Réminiscences sereines, ces textes évoquent des lieux aimés et longtemps habités par le poète, avant qu’il ne séjourne à Shanghai, puis à Nankin et à Canton, avant son exil final à Hong Kong. Ces poèmes révèlent une très vive sensibilité et une prodigieuse mémoire visuelle.
L’abondante annotation qui accompagne les poèmes permet au lecteur de se familiariser avec la topographie des rives du lac ainsi qu’avec son histoire millénaire.
Postface aux «Cent poèmes en souvenir du Lac de l’Ouest» de Xu Wenjing
Dans sa jeunesse Mr Xu a longtemps vécu au bord du lac de l’Ouest. Imprégnés du souffle de l’endroit, ses poèmes et ses peintures, sont d’une grande élévation. Malheureusement, ses yeux l’empêchent désormais de peindre. Seuls un texte en prose ou sa poésie lui permettent encore d’exprimer ce qu’il porte en lui. Dans ses poèmes, l’émotion est continue, elle s’élève et circule par delà les mots.

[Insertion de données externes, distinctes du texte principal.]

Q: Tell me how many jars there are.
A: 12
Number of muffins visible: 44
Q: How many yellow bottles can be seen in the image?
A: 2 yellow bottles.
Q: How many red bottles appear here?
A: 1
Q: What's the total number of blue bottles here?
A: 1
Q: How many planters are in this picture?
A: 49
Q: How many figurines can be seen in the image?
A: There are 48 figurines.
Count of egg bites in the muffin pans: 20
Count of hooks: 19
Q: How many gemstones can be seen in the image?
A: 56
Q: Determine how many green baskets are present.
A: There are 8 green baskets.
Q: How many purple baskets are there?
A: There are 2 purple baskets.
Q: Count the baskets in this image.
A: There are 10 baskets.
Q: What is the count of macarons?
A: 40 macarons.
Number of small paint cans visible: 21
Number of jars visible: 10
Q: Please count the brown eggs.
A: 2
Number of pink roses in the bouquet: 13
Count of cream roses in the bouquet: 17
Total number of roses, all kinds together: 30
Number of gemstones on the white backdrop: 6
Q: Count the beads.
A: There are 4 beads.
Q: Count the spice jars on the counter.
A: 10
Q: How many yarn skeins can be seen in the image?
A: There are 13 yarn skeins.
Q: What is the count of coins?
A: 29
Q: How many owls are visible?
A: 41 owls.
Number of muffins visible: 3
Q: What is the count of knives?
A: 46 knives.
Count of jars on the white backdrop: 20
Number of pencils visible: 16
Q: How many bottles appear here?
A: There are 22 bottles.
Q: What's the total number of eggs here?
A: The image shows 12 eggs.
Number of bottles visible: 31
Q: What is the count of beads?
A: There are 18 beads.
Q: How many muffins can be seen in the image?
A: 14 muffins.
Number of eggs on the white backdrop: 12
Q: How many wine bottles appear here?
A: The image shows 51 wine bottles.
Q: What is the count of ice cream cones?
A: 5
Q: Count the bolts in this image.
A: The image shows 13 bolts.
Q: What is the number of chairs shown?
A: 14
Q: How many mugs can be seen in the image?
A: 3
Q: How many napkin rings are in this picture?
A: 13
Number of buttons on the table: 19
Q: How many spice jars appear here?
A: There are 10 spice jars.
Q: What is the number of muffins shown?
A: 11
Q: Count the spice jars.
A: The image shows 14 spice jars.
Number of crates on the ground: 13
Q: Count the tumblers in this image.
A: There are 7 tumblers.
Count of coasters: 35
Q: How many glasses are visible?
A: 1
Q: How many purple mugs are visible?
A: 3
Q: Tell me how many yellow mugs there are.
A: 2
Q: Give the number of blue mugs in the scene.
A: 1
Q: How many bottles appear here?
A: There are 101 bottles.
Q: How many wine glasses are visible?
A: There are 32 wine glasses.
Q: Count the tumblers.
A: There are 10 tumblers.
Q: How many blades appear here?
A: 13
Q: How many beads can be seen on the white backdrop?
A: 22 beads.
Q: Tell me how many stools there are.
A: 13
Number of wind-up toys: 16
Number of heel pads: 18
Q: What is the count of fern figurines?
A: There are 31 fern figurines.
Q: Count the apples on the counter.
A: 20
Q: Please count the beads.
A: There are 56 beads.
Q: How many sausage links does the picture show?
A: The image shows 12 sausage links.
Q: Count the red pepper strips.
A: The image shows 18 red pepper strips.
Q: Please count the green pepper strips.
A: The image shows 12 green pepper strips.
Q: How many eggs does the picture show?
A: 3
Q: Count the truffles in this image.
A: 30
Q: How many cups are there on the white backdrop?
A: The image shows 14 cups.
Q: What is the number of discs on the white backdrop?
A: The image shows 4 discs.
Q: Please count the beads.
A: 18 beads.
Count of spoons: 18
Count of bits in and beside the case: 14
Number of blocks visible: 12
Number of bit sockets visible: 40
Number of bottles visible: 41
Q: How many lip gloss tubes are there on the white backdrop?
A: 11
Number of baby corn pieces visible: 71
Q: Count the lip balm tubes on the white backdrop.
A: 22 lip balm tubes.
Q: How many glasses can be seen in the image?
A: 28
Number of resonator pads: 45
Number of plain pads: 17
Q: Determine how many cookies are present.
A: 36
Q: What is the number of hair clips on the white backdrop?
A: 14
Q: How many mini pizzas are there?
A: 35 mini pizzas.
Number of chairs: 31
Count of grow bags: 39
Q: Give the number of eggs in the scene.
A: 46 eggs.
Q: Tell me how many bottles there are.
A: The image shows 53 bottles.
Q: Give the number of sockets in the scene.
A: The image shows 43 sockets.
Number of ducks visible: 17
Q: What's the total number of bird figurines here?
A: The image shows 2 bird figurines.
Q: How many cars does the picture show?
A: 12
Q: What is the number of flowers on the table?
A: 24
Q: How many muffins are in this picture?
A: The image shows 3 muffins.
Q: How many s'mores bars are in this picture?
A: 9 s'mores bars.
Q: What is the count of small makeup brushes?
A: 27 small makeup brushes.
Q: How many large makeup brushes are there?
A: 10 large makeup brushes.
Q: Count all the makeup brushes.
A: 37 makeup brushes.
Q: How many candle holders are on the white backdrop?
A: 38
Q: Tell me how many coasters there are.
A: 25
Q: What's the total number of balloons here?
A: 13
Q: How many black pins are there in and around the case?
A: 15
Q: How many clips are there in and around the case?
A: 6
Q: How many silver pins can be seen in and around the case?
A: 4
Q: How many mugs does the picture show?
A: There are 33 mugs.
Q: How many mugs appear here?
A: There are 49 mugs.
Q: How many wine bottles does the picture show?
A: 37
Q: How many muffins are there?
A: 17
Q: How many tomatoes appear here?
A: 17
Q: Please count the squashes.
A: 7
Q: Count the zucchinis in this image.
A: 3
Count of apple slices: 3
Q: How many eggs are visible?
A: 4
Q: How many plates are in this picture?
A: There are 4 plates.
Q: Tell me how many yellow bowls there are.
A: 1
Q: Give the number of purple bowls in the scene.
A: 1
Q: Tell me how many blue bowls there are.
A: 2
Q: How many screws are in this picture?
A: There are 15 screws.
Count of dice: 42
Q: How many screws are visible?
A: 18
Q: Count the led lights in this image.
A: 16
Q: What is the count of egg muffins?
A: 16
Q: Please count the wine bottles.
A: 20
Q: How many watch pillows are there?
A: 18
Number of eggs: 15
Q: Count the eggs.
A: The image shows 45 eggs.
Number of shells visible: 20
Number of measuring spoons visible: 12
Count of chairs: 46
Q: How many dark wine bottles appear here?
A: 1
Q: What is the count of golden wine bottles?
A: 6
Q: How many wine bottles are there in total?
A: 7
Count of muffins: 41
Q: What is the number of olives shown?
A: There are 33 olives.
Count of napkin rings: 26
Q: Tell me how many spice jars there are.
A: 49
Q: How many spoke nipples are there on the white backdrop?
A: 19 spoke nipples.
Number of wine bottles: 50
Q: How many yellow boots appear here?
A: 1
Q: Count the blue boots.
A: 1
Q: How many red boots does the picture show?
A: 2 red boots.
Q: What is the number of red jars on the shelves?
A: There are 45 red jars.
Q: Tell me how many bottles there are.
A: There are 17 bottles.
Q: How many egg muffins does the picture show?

Encore enfant, j’ai, moi aussi, visité Hangzhou, mais j’étais toujours accompagnée et n’ai pas vraiment pu jouir du paysage. De plus, ces souvenirs anciens se sont un peu estompés. En lisant ce recueil de poèmes, les endroits vus naguère ressurgissent en moi un à un, comme sortant d’une peinture. Je m’y promène, je m’y attarde et fais le plein de l’émotion qu’ils véhiculent. «Nos excursions d’antan, on peut les retrouver, mais pas le coeur de nos jeunes années».
Il est souvent dit que dans les poèmes de Wang Wei il y a de la peinture et dans sa peinture, de la poésie. Pour moi, cela vaut aussi pour les oeuvres de Mr Xu.
Ses amis, qui apprécient sa poésie, voudraient la voir un jour publiée, aussi m’ont-ils chargé de collationner ses poèmes. Je les ai également calligraphiés.